A hyperforeignism is a type of qualitative hypercorrection that involves speakers misidentifying the distribution of a pattern found in loanwords and extending it to other environments, including words and phrases not borrowed from the language that the pattern derives from. The result of this process does not reflect the rules of either language. For example, habanero is sometimes pronounced as though it were spelled with an ⟨ñ⟩ (habañero), which is not the Spanish form from which the English word was borrowed. Hyperforeignization reflects speakers' attitudes about linguistic and cultural stereotypes, particularly those provided by popular media.
Hyperforeignisms can manifest in a number of ways, including the application of the spelling or pronunciation rules of one language to a word borrowed from another, an incorrect application of a language's pronunciation, and pronouncing anglicized words as though they were borrowed more recently. Hyperforeignisms may similarly occur when a word is thought to be a loanword from a particular language when it is not.

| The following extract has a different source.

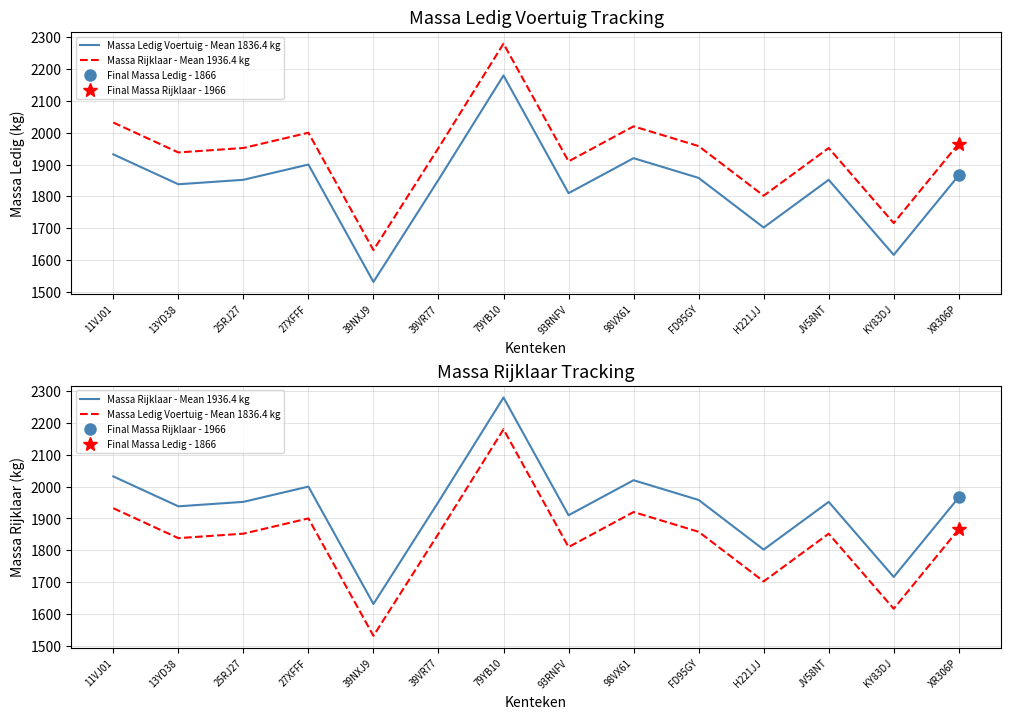

What is the minimum value for Massa Ledig Voertuig - Mean 1836.4 kg?

1531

Although similar, words that exhibit deliberate language-play (such as pronouncing Report with a silent ⟨t⟩ in The Colbert Report or ironically pronouncing Target as /tɑːrˈʒeɪ/ tar-ZHAY, as though it were an upscale boutique) are not, strictly speaking, hyperforeignisms. These are, instead, a way of poking fun at those who earnestly adopt foreign-sounding pronunciations of pseudo-loanwords.
Similarly, speakers who echo hyperforeign pronunciations without the intention of approximating a foreign-language pattern are also not practicing hyperforeignization; thus, pronouncing habanero as if it were spelled habañero is not a hyperforeignism if one is not aware that the word has been borrowed from Spanish.